2. The technique should be performed on an individualized basis rather than as a routine part of lower blepharoplasty.
3. Correction of the tear trough deformity and blending the lid–cheek junction can be performed in a less invasive manner through the use of fillers.
4. The tear trough procedure is performed utilizing an open transcutaneous lower blepharoplasty approach in order to address all of the anatomical changes in the periorbital region including the anterior and posterior lamella.
5. The lid–cheek junction is addressed by volume redistribution of the orbital fat combined with muscular release of the tear trough, ligamentous release of the orbitomalar ligament, and vertical elevation of the orbicularis oculi.
6. For more advanced midfacial aging, malar fat pad descent and malar bags, a more extensive subperiosteal midface lift may be performed.
7. The central and lateral fat compartments are sutured with 6-0 Vicryl to the preserved periosteum below the rim to cover the infraorbital rim and volume to the suborbital deficiency. Additional dissection of the tear trough is required in order to transpose the central and medial fat pads into the nasojugal groove.

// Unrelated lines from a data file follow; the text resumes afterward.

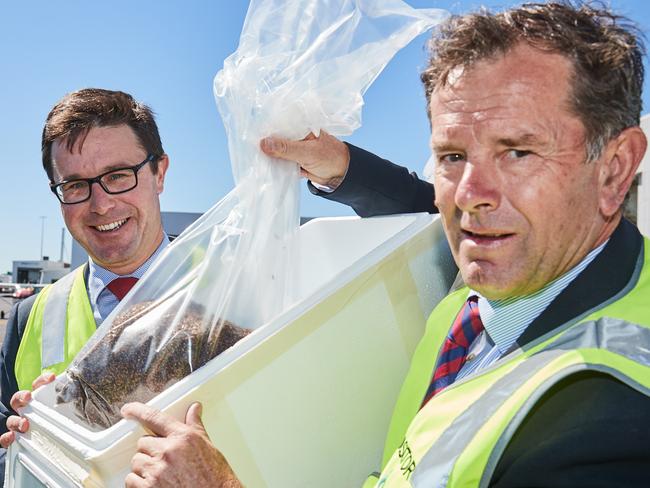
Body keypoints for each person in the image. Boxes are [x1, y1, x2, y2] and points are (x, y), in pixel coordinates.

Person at [120, 2, 650, 487]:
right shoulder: (503, 278)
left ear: (615, 169)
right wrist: (337, 167)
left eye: (517, 153)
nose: (469, 197)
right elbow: (425, 207)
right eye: (452, 156)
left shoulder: (606, 420)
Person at [0, 88, 171, 478]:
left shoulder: (232, 277)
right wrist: (23, 451)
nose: (101, 204)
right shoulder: (31, 315)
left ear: (159, 173)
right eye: (76, 185)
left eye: (117, 176)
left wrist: (338, 173)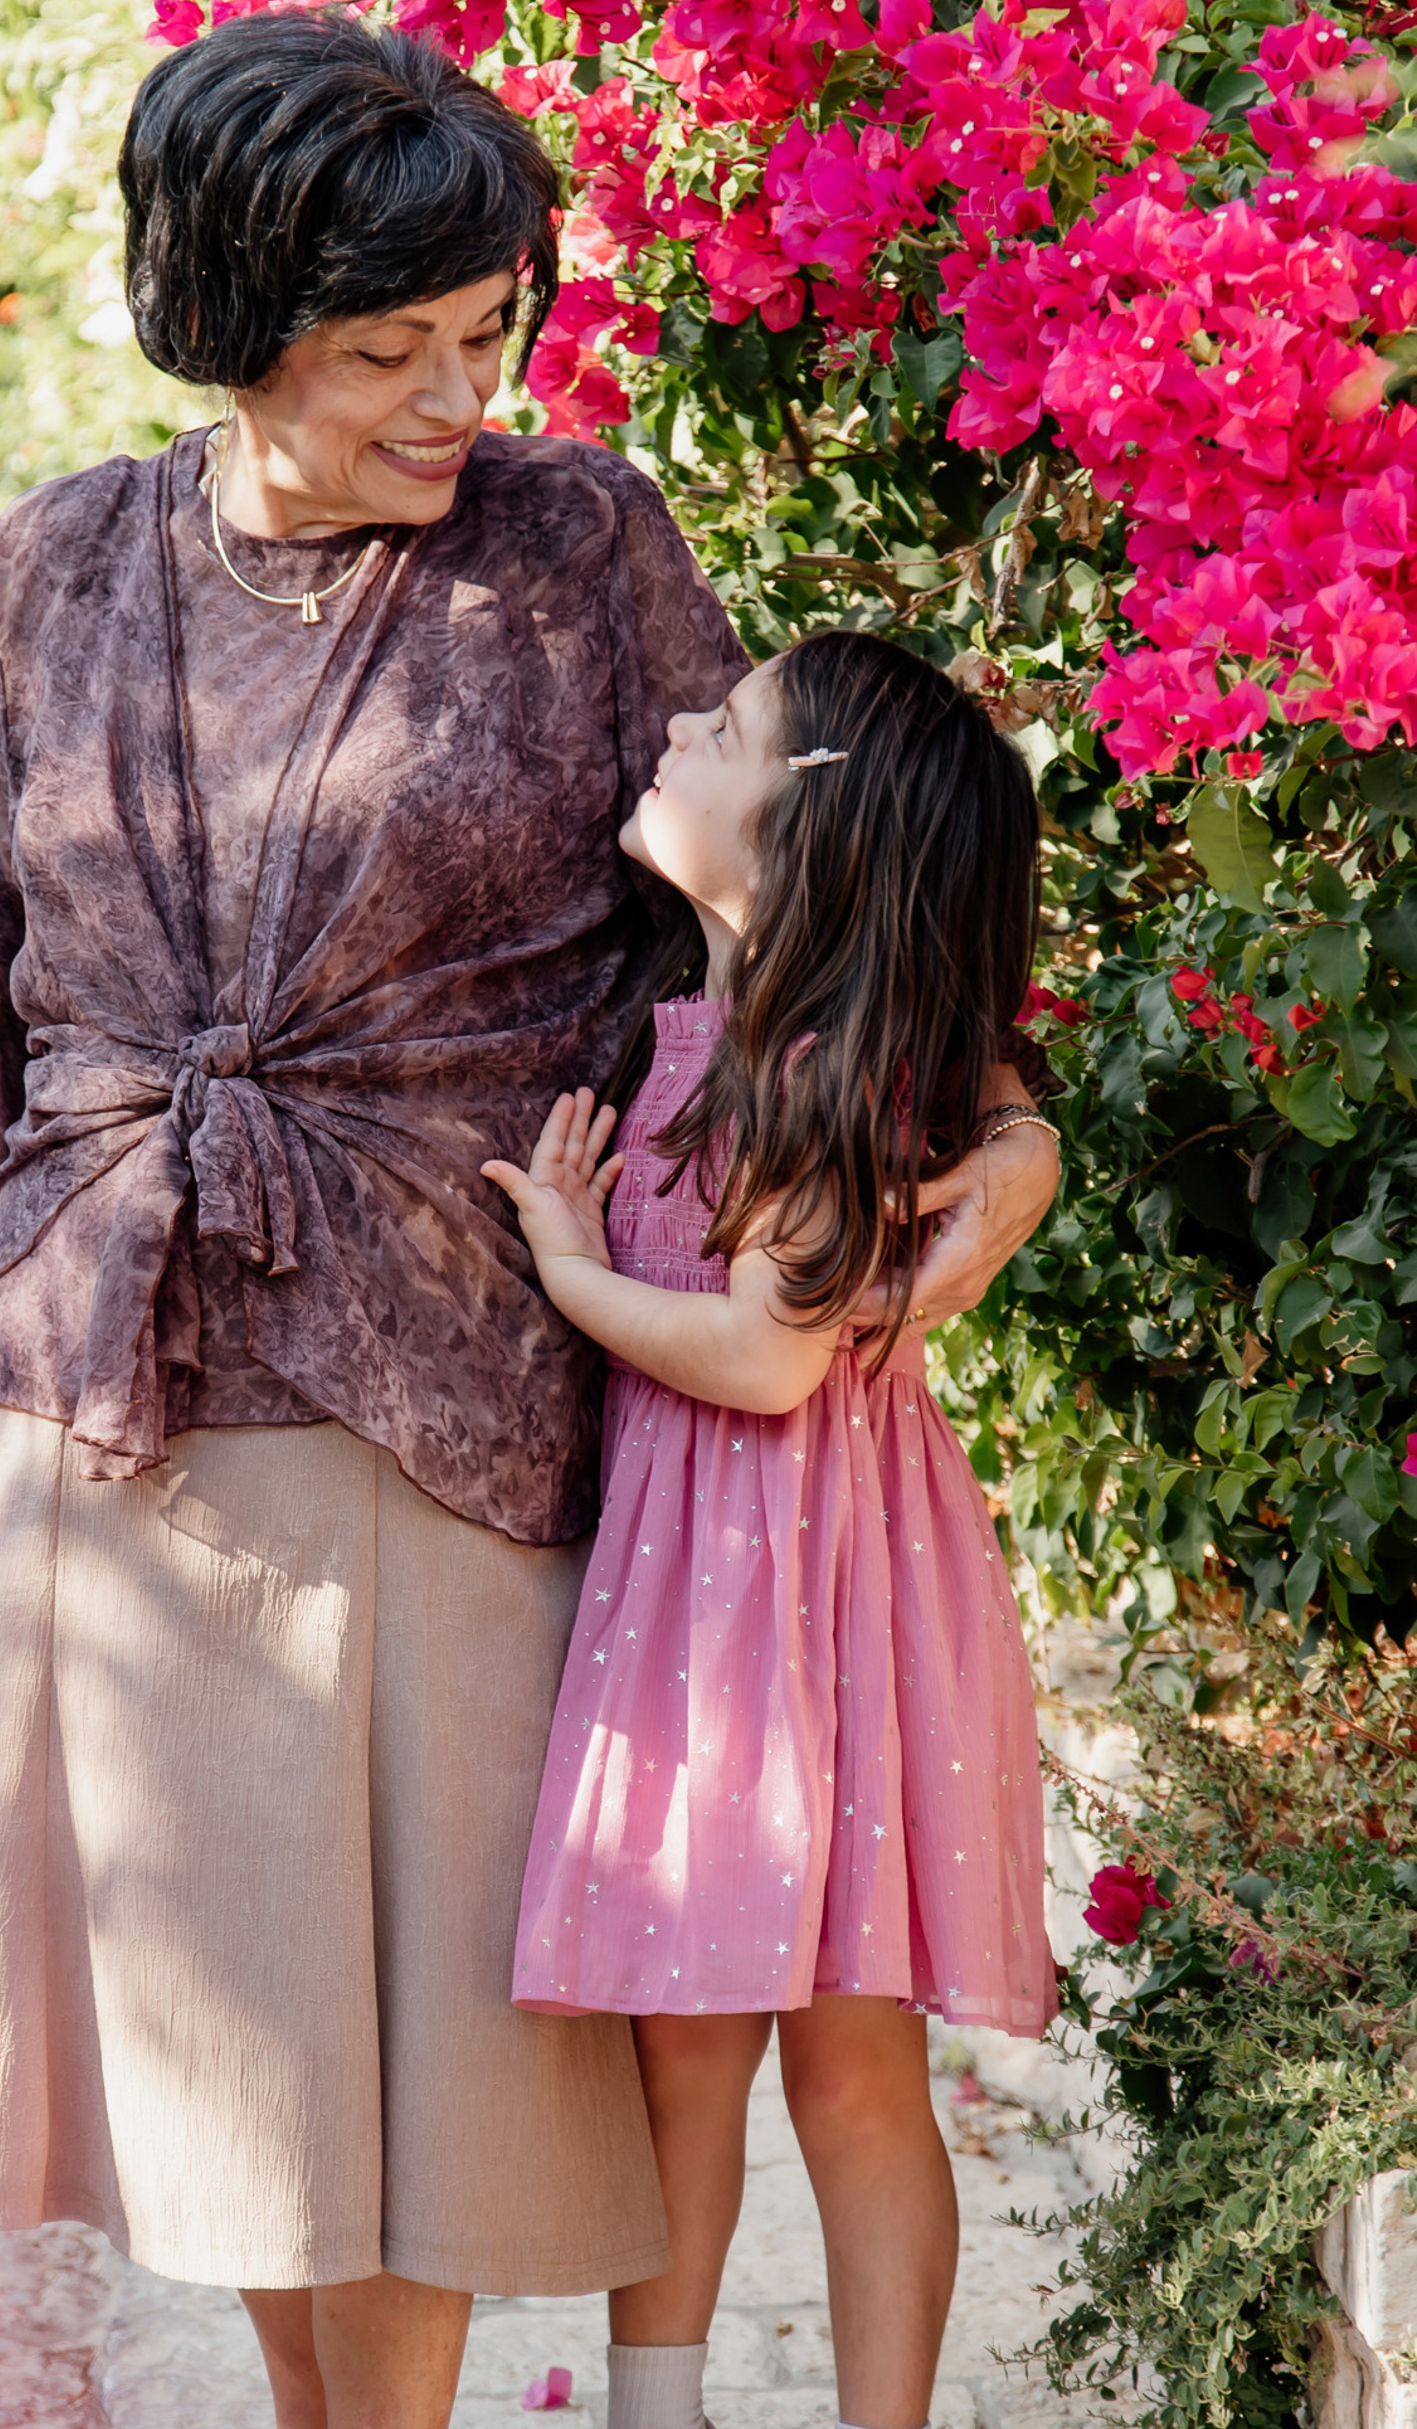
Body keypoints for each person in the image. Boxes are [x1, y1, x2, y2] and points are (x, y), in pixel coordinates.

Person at [0, 9, 1062, 2429]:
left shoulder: (572, 543)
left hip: (450, 1383)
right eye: (385, 347)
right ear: (220, 320)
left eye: (486, 329)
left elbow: (815, 904)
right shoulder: (62, 561)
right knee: (244, 2077)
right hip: (124, 1380)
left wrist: (996, 1144)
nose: (453, 393)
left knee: (412, 2095)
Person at [483, 634, 1058, 2429]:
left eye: (721, 729)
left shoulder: (811, 1072)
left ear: (814, 832)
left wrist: (574, 1276)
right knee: (768, 2061)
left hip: (777, 1617)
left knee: (804, 2067)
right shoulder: (754, 1040)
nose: (674, 727)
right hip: (777, 1602)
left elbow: (758, 1360)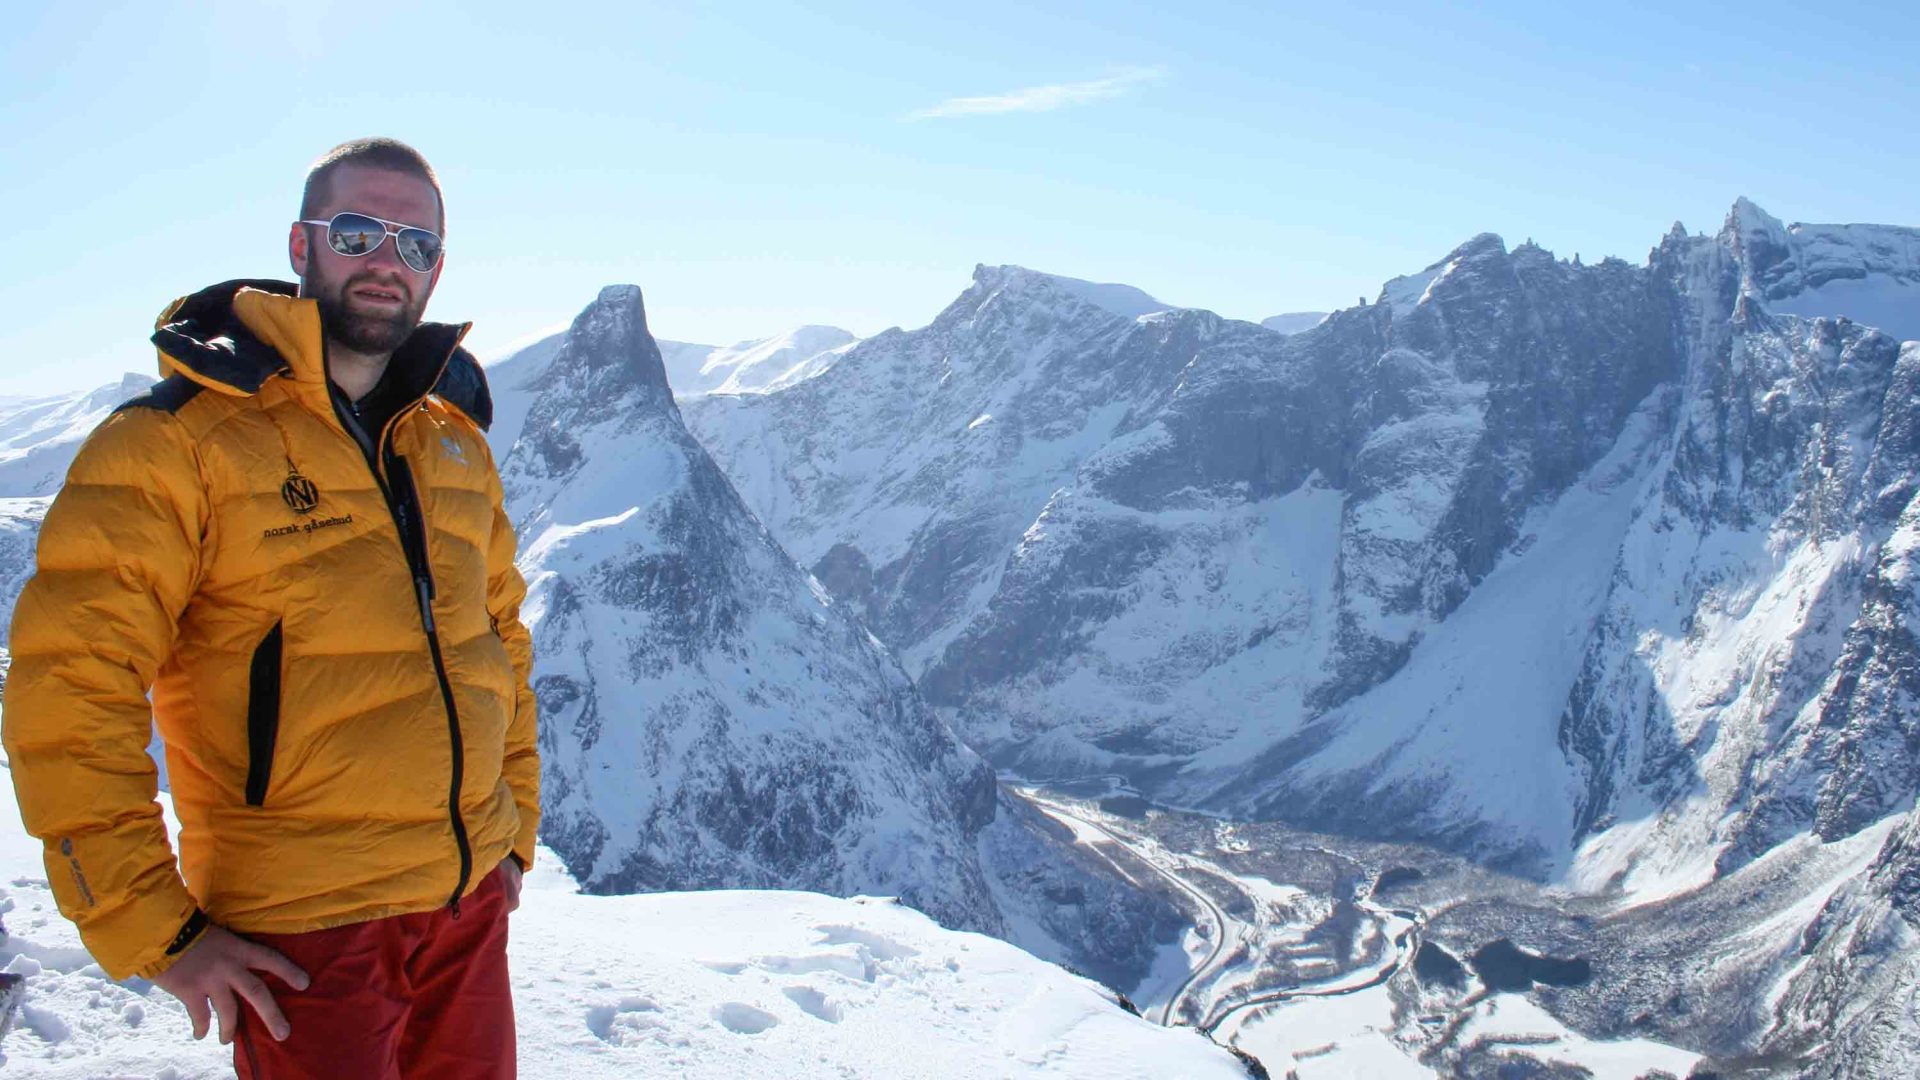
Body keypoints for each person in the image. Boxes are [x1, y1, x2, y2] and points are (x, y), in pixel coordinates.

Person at [2, 137, 539, 1078]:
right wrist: (153, 929)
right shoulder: (176, 442)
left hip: (464, 913)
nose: (388, 261)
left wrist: (512, 836)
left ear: (438, 268)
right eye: (359, 231)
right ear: (302, 248)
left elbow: (500, 645)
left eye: (416, 243)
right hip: (303, 927)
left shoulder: (453, 442)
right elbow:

8. Non-surgical correction of the tear trough deformity: Prior to the advent of injectable hyaluronic acid, autologous fat was the best filler for the periorbital region. Fat remains a useful tool for volume augmentation in patients with thick overlying skin and good elasticity with generalized orbital volume deficiency.
9. Fat transfer for correction of the tear trough deformity: Our preferred technique consists of transfer of very small amounts of autologous fat in multiple passes and over multiple sessions, if necessary, without significant overcorrection at each transfer.
10. Hyaluronic acid for correction of the tear trough deformity: Small volumes, approximately 0.01–0.05 mL, of hyaluronic acid are delivered using a 30 G inch stainless steel blunt cannula or needle along the orbital rim.